A good example of this concept can be found at Stockholm Arlanda Airport, where environmentally clean vehicles get preferential treatment. The airport is working in various ways to increase the share of environmentally clean vehicles, or vehicles that run on renewable fuels. By 2012, all of Swedavia’s vehicles will run on renewable fuel or be classified as “clean”. The same applies to vehicles belonging to other airport-based companies and organisations that operate inside the airport area.
At Arlanda, also new techniques are introduces to minimise fuel burn of vehicles, such as for aircraft in the Green Departure case. One example is the optimisation of passenger bus transport from aircraft at remote parking stands, which has been optimised with a “Bus coordination system”. This system provide the bus drivers with timely accurate “work orders” on where to be at what time, in real-time, via datalink. The system also includes other services, accessible to the bus driver on a display including a moving map, and the result is a more efficient and fuel saving operation. This is one example of a SWIM-like (system wide information management) application, where all players at an airport are sharing and using the best available data to make optimal decisions on their operations.
The environmental issue is one of the most important tasks for the Airport, but as with many other things at a big Airport such as Arlanda you must always prioritise safety. For LFV and Swedavia these are two targets that have to be a top priority, along with all improvements.
As a result, measures include the improvement of the infrastructure for renewable fuel at Stockholm Arlanda.

Clean vehicles are prioritised at Stockholm Arlanda in a number of ways, including:
• A separate queue for eco-taxis, in front of the ordinary taxi queue. In this way it is easy for travellers to choose the environmentally best taxi alternative at Stockholm Arlanda.

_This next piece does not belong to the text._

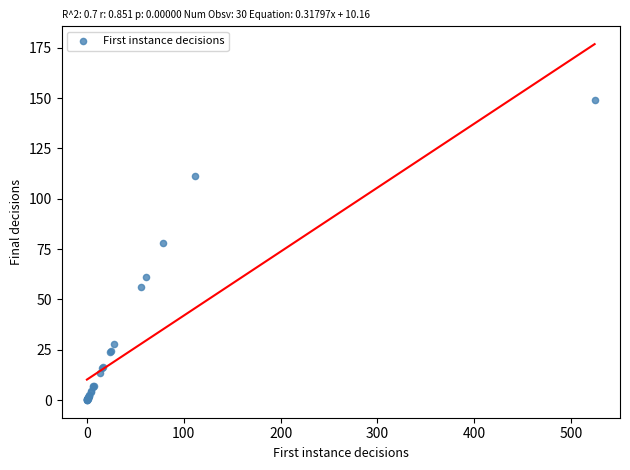

What Y value in the scatter plot is closest to 74?

78.2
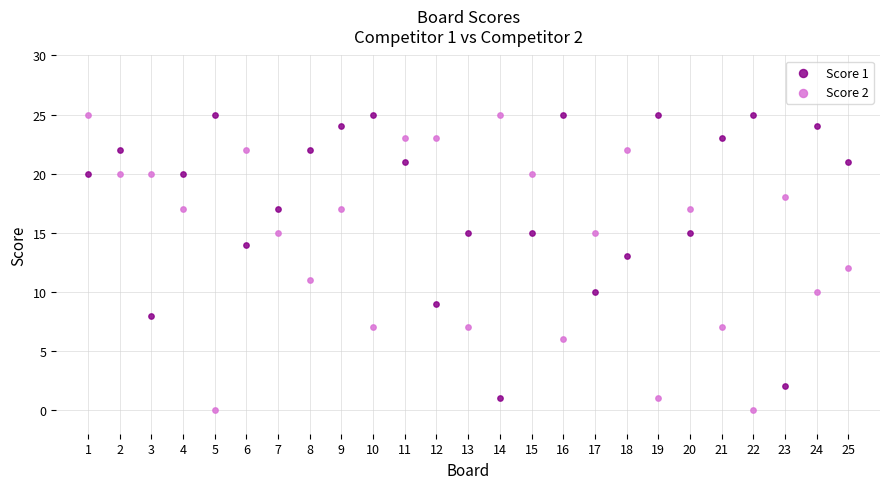

Which series reaches the minimum Y coordinate?

Score 2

Because of the introduction of such separate queues, the number of eco-taxis has increased at the airport from 1% in 2005 to more than 80% in 2010
• At Stockholm Arlanda parking facilities, the best spaces are reserved for environmentally clean vehicles
• There are discounts on permits for clean vehicles driven by other companies and organisations at the airport. A vehicle permit is required if a vehicle is to be used inside the airport fence at Stockholm Arlanda.

And for the future we see some interesting targets:
• By 2012, all Swedavia vehicles shall run on renewable fuel or be classified as environmentally clean. The same applies to vehicles driven by other companies and organisations in the airport area. Even today, it is possible to fill up a vehicle with both biogas and ethanol at the airport, but work is under way to improve the infrastructure and thus the availability of renewable fuels at the airport. Airports also use various types of specialised vehicles and machinery that run on diesel fuel. Swedavia is studying the possibility of buying or producing its own biofuel so it can supply a 100% renewable and locally produced vehicle fuel for companies and organisations operating in the area.
• The airport’s target is that all taxis that serve Stockholm Arlanda shall be eco-taxis by 2011.

The Eco Airport Concept from Swedavia and LFV Aviation Consulting is developed and based on the Eco Airport Concept at Arlanda Airport, which was selected in 2009/2010 as the best environmental airport (Eco Airport) in the world. The project is widely recognised as the benchmark for more environmentally friendly facilities in the future.